Haiti's national police have ordered Port-au-Prince's flamboyant mayor to surrender his security guards' assault weapons.
"Nowhere in the constitution does it stipulate that mayors are responsible for public order," said police spokesman Felder Jean-Baptiste.The ultimatum to Mayor Emmanuel Charlemagne came in a letter signed by Undersecretary for Public Security Robert Manuel, giving a deadline of Friday night, the private Radio Quisqueya reported.
Haiti's 6,000-member national police is the only force authorized to carry heavy arms since it replaced the discredited army in 1995. Private security guards, such as the mayor's, are allowed only shotguns.
Charlemagne, whose dozens of guards are armed with automatic rifles, including M-16s, is refusing to comply.

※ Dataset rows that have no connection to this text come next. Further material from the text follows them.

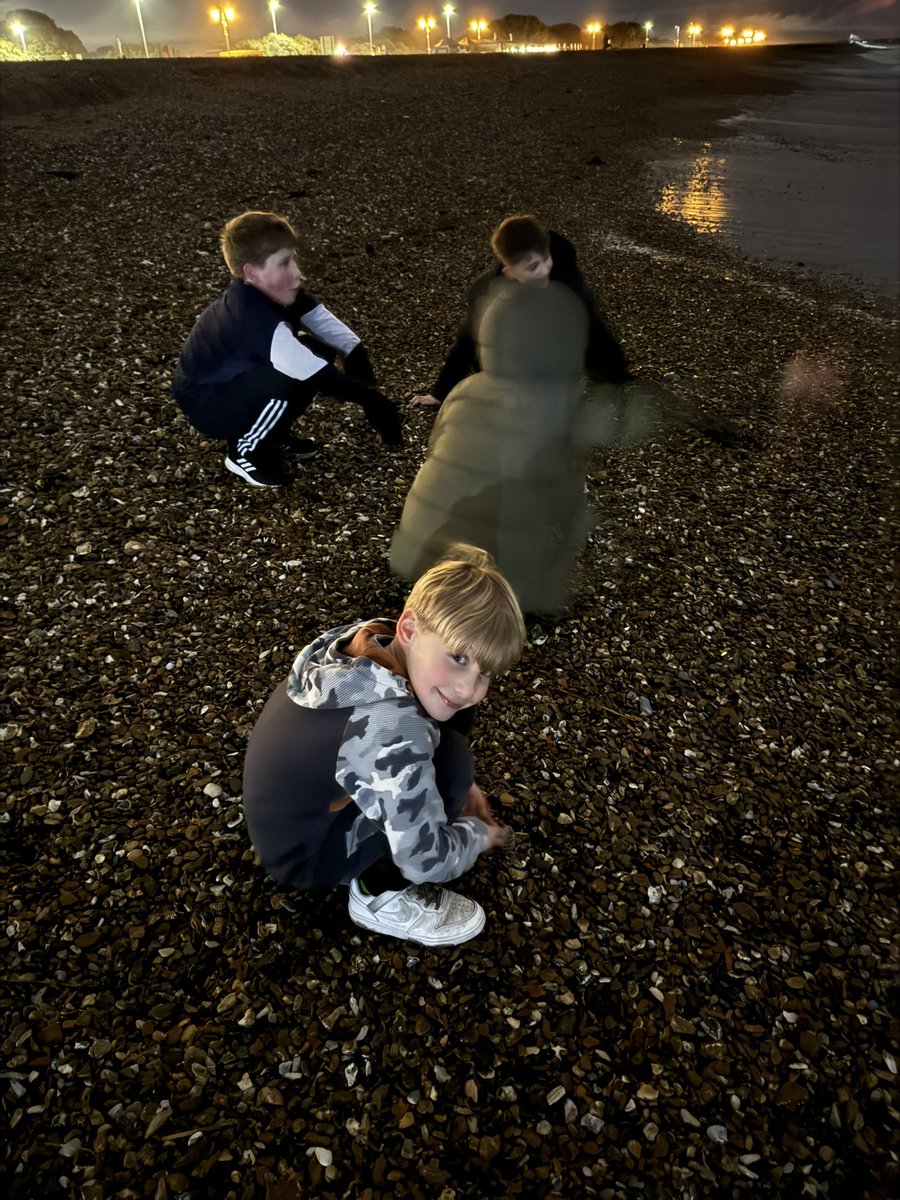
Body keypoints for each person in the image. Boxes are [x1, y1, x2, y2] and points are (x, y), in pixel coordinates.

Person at [242, 544, 526, 946]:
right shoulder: (390, 730)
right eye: (459, 658)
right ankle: (377, 897)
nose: (470, 687)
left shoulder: (370, 636)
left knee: (449, 716)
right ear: (408, 627)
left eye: (486, 672)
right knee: (453, 767)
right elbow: (425, 858)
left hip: (283, 816)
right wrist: (477, 834)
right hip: (305, 856)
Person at [393, 280, 623, 614]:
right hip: (490, 587)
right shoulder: (553, 408)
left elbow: (435, 449)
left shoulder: (464, 390)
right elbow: (554, 487)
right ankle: (525, 596)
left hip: (417, 557)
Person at [172, 211, 402, 488]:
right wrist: (374, 402)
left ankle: (272, 433)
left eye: (293, 258)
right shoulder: (251, 315)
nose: (297, 272)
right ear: (252, 273)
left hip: (234, 381)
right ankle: (245, 450)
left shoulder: (275, 291)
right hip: (208, 405)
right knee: (286, 379)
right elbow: (312, 372)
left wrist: (362, 371)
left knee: (318, 350)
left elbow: (335, 333)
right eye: (283, 263)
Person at [411, 213, 632, 407]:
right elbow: (468, 339)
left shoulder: (565, 283)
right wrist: (439, 392)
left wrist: (618, 378)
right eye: (531, 268)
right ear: (508, 271)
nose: (542, 270)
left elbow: (594, 330)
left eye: (545, 263)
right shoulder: (490, 291)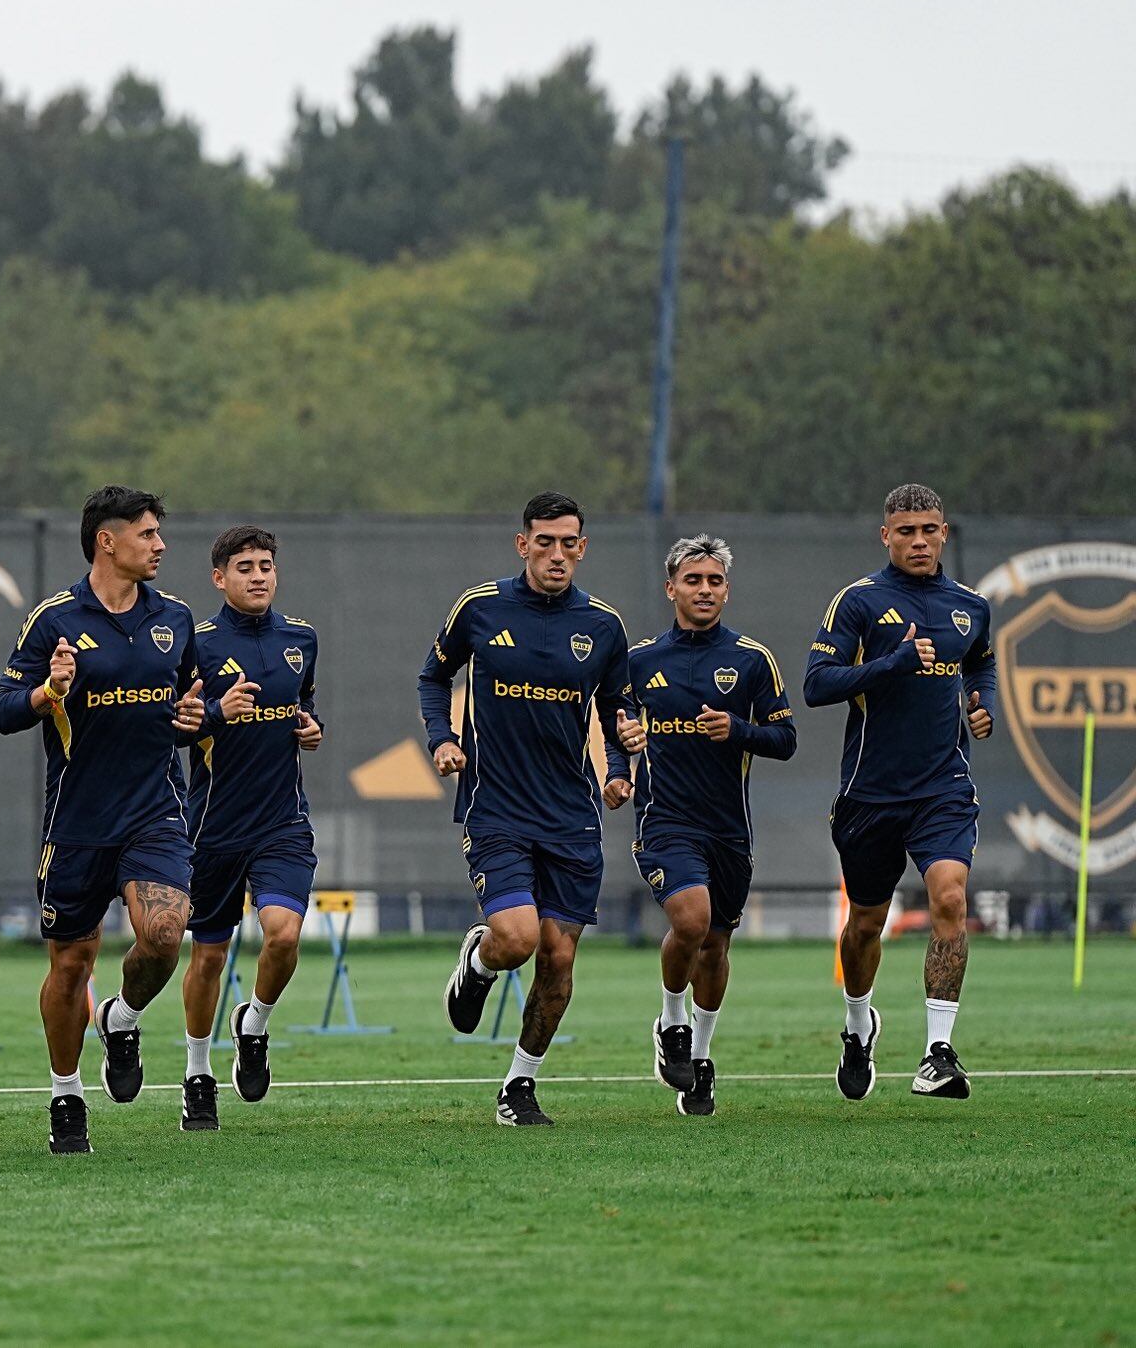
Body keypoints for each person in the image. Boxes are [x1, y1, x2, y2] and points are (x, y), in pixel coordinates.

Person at [0, 485, 206, 1154]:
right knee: (70, 965)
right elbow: (3, 711)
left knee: (167, 935)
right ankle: (65, 1096)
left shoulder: (176, 618)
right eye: (147, 534)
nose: (160, 544)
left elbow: (193, 708)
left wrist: (201, 717)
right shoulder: (54, 620)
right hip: (78, 824)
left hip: (154, 815)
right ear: (107, 541)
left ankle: (124, 1017)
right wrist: (47, 691)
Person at [423, 492, 645, 1126]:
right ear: (523, 545)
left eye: (568, 542)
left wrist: (622, 767)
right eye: (543, 542)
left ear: (582, 548)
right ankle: (479, 960)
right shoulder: (479, 608)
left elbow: (618, 708)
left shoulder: (603, 625)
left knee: (560, 958)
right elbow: (432, 677)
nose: (556, 554)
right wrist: (443, 738)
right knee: (517, 940)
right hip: (496, 808)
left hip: (572, 816)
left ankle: (519, 1085)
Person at [804, 483, 996, 1101]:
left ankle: (938, 1053)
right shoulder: (859, 603)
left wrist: (981, 701)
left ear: (945, 533)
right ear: (885, 535)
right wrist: (893, 663)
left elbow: (982, 661)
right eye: (906, 530)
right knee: (865, 925)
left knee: (949, 898)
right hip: (871, 795)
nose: (919, 540)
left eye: (930, 529)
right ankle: (859, 1026)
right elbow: (817, 684)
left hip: (943, 788)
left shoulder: (971, 605)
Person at [605, 535, 795, 1116]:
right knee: (691, 920)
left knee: (715, 947)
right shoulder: (640, 661)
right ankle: (670, 1023)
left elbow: (785, 739)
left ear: (726, 589)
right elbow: (615, 726)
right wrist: (619, 768)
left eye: (714, 581)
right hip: (665, 820)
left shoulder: (751, 659)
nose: (704, 590)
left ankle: (702, 1059)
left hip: (730, 830)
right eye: (693, 580)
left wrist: (737, 731)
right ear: (671, 588)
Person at [176, 525, 323, 1130]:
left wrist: (312, 728)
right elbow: (176, 724)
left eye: (266, 565)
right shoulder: (198, 644)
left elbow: (304, 706)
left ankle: (254, 1025)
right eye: (244, 567)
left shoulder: (301, 639)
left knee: (283, 936)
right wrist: (216, 712)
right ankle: (197, 1073)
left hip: (282, 822)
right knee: (207, 959)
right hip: (213, 828)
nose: (258, 575)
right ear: (220, 578)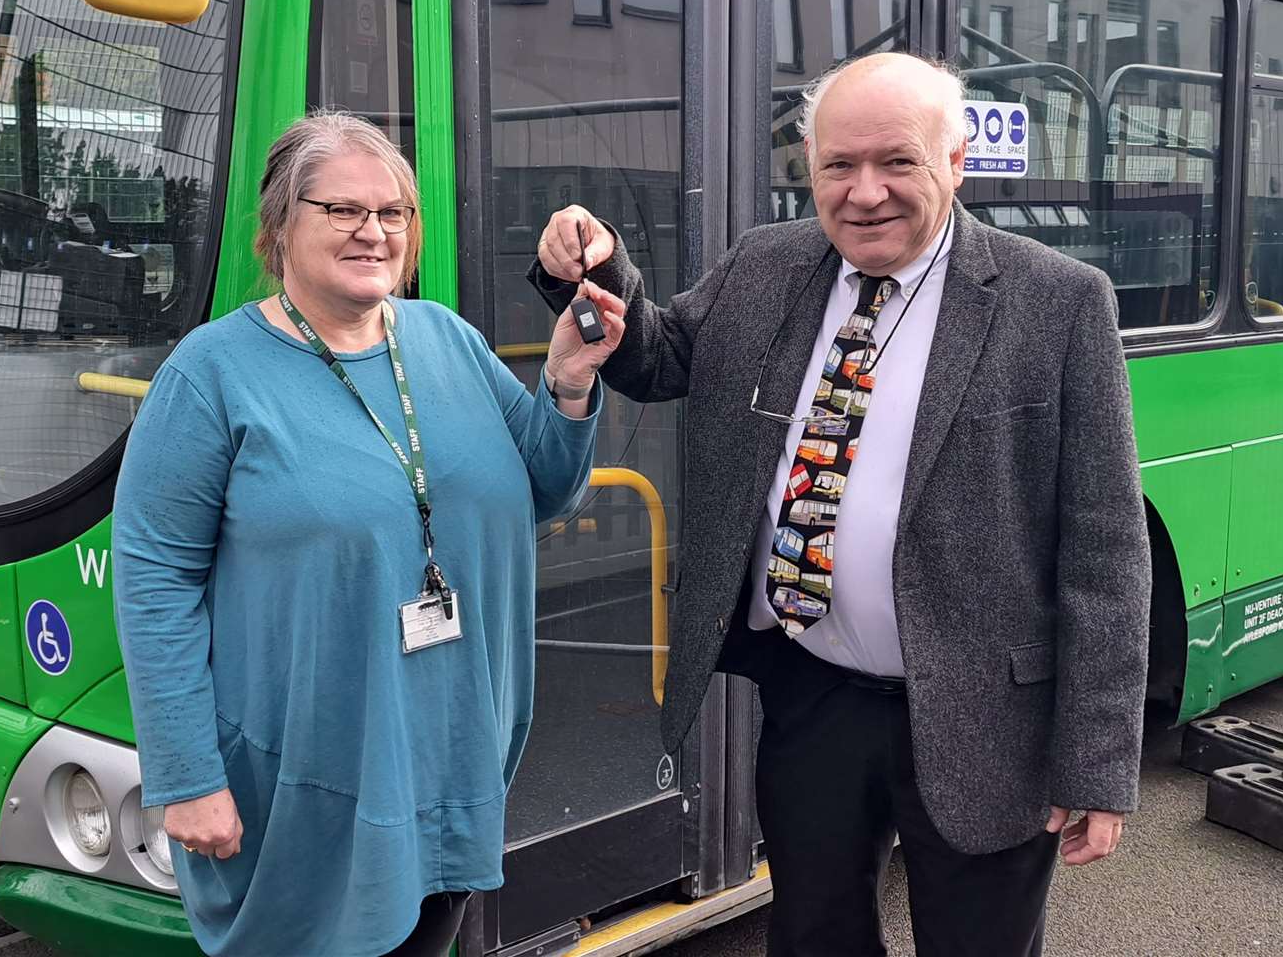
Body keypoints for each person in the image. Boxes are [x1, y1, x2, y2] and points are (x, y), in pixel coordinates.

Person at [528, 53, 1150, 956]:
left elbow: (1105, 550)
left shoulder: (1056, 302)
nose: (864, 194)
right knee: (813, 933)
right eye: (837, 165)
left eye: (897, 162)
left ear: (955, 162)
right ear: (809, 168)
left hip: (985, 714)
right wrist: (595, 268)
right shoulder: (766, 264)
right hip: (813, 693)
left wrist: (1095, 760)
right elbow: (660, 356)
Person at [112, 111, 625, 957]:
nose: (373, 232)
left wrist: (566, 383)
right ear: (280, 224)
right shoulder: (208, 376)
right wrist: (186, 776)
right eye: (342, 210)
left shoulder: (444, 338)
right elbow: (152, 581)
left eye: (393, 213)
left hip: (453, 747)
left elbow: (544, 488)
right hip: (309, 770)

"I will allow no one to confiscate my weapons," he said Thursday on Radio Quisqueya.
The mayor, whose popularity as a radical folk-song singer led to his election in 1995, indicated he would be dead without such protection and said he was "at the top of a hit list."
Charlemagne also said that other political leaders, including former President Jean-Bertrand Aristide, were not being harassed about their supposed stashes of heavy weaponry.
The police also ordered the mayors of suburban Delmas and Croix-des-Bouquet to surrender their heavy weapons.
A former Aristide ally, Charlemagne opposed the 1994 U.S. intervention that restored him to power after three years of military rule.
But the two have fallen out since the mayor denounced corruption practiced by close associates of Aristide and President Rene Preval, who succeeded Aristide in February 1996.
Charlemagne's own security guards were widely criticized last year for their strong-arm methods of driving unlicensed vendors and auto mechanics off the streets.
Haiti's police may be acting to ward off violence at this month's carnival. Charlemagne has said he will not provide security at the festivities, as he did last year, because of lack of federal funding.